(Problem requirements) The answer is all of the data repeated exactly, with each picture omitted.

(Dataset section)
----------

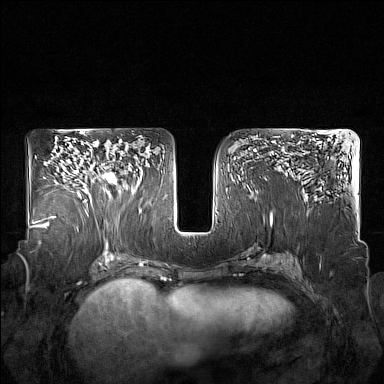
Breast MRI (dynamic contrast-enhanced), one axial slice. Position 96 of 160 along the scan axis. Dynamic contrast-enhanced series, time point 2 of 7 at this slice position (early post-contrast). 1.5 T. TE 1.8 ms, TR 5 ms. 384 × 384 image matrix, field of view 350 × 350 mm. Female patient.
Structures marked on this image (semi-automatically segmented with operator editing):
- enhancing-tissue mask used for the functional tumour volume (all voxels passing the contrast-enhancement thresholds inside the analysis volume; usually the tumour): bounding box (x1, y1, x2, y2) in pixels: (85, 158, 122, 204)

----------

(Answer to this exercise)
Breast MRI (dynamic contrast-enhanced), one axial slice. Position 96 of 160 along the scan axis. Dynamic contrast-enhanced series, time point 2 of 7 at this slice position (early post-contrast). 1.5 T. TE 1.8 ms, TR 5 ms. 384 × 384 image matrix, field of view 350 × 350 mm. Female patient.
Structures marked on this image (semi-automatically segmented with operator editing):
- enhancing-tissue mask used for the functional tumour volume (all voxels passing the contrast-enhancement thresholds inside the analysis volume; usually the tumour): bounding box (x1, y1, x2, y2) in pixels: (85, 158, 122, 204)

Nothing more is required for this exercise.